第35話「知らないのは俺だけ」
失われた記憶をまさぐるリューヤ。一体、リューヤの身に何が起こったのか
意を決したリューヤは紫炎教に連絡を取り、アポをとった。
いつでも来てくれという話であった為、リューヤはすぐに紫炎のいる森に向かう事にした。
つけられていないか注意し、電車に乗り東京へ向かった。空白の一週間はどう思い出そうとしても思い出せない。必死に思い出そうとしても額から汗が流れるばかりで、なんの進展も無かった。やはり記憶は、G山で包囲されたところで途切れ、次の記憶はA-3の部屋の前だった。
リューヤの心中を不安が駆け巡った。西城もヨーコも敵の手に落ち(本当に敵と言えるかどうかはまだ判明していないが)リューヤ共々何らかの操作を受け、開放されただけではないかという不安が残った。

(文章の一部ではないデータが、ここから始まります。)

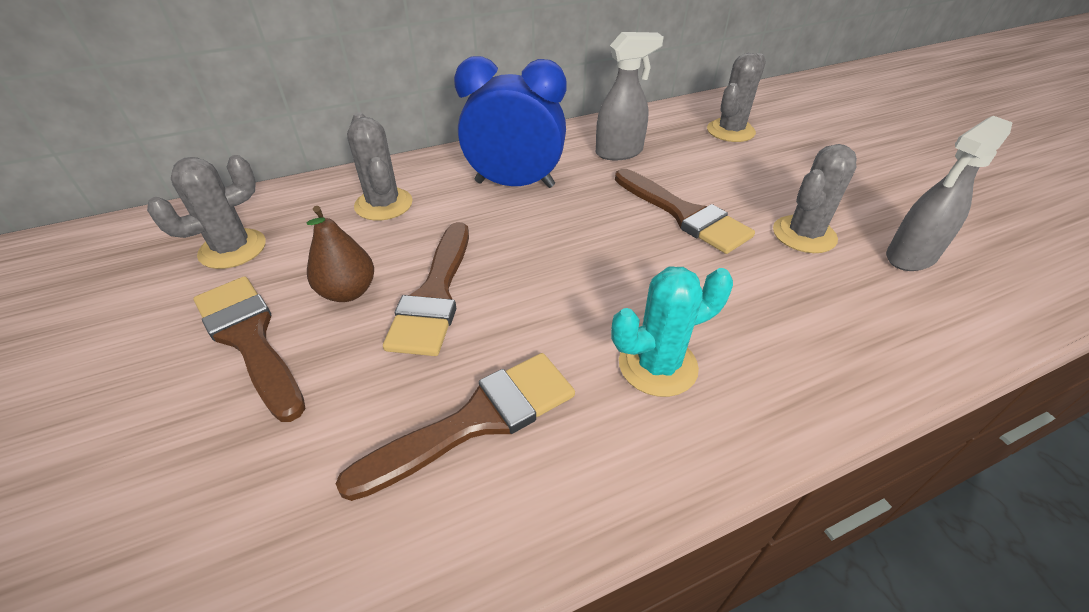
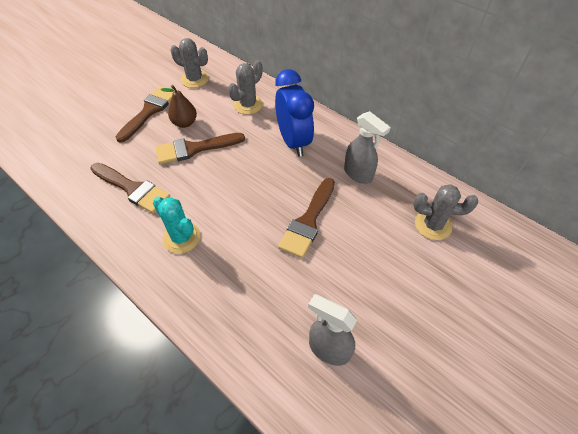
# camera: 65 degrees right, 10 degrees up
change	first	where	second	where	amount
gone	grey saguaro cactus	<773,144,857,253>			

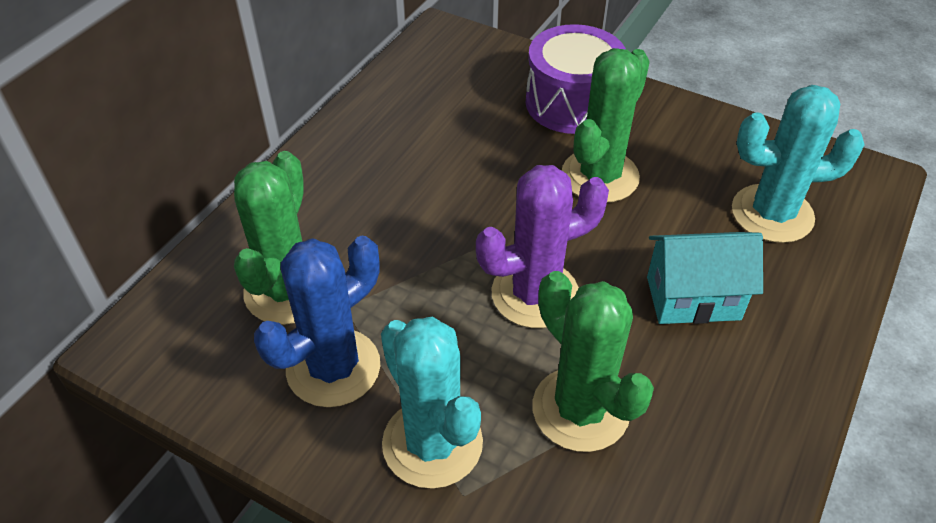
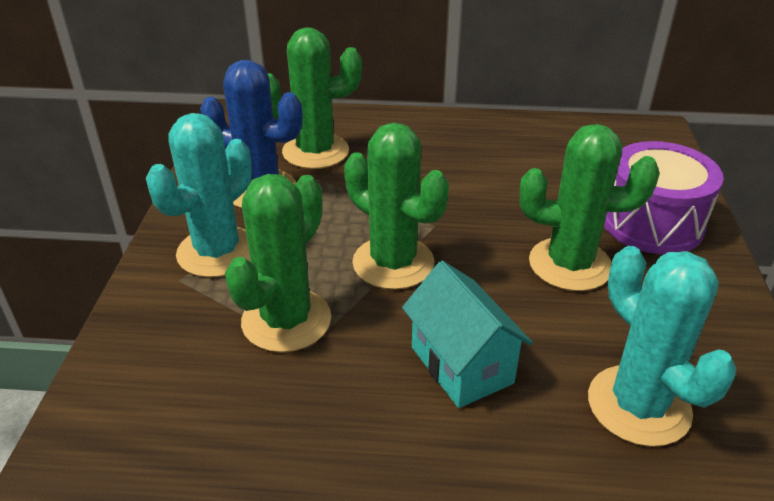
# camera: 65 degrees right, 10 degrees down
change	first	where	second	where	amount
repainted	royal purple saguaro cactus	<476,165,609,328>	emerald saguaro cactus	<344,123,449,290>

だが、西城の残した手紙の文面から考えれば、完全に記憶が欠落しているのはリューヤ一人であり、西城もヨーコも(ヨーコに関しては想像に過ぎないが)何らかの結論を持ち帰っている。しかも、西城はリューヤが何かを覚えていない可能性すら示唆している。
リューヤはハッとして自分の携帯電話を手に取った。
アレクシーナより、紫炎より西城に聞けばいいのだ。こんな簡単な事を失念する程リューヤは混乱し慌てていたのだ。
リューヤは新幹線の中にある電話BOXに入り、新幹線内の電話を手に取り西城の携帯電話の番号を押した。
長いコール音が響き、リューヤはヤキモキした。西城は電話に出ないつもりだろうか。そう思わせる程、八度のコール音を長く感じた。
「もしもし?」
「リューヤだけど、西城さんかい?」
「無事帰還したようだな。」
「単刀直入に聞く。この一週間俺に何があった?」
「覚えていないのか?」
「念の為に確認だ。」
「その必要は無いな。お前さんが本物のリューヤなら依頼者に報告に行く事で任務は達成される。あんたが本物じゃなけりゃ、余計な事は喋れない。そうじゃねーか?電話の相手が本人だと確証を持てる方法は限られてるぜ。」
西城は当然の用心深さをもった。
「新幹線の中の公衆電話じゃ、無理な内容という事か。」
「そういう事だな。」
「依頼者に逢う前に逢えないか?」
「悪いが俺は既に別の任務についてる。ただな・・・」
西城は少し間を置いた。
「お前がリューヤだとして、俺はお前がどういう状態で帰還するか少しは知ってる。そしてどういう結末を辿るかもだ。」
結末?
「心配はいらんさ。取り合えず依頼者に逢う事だ。そうしなければ始まらない。あの方はお前さんが知りたい事も教えてくれるはずだ。」
「知らないのは俺だけという事か?」
リューヤは不服そうにそう言った。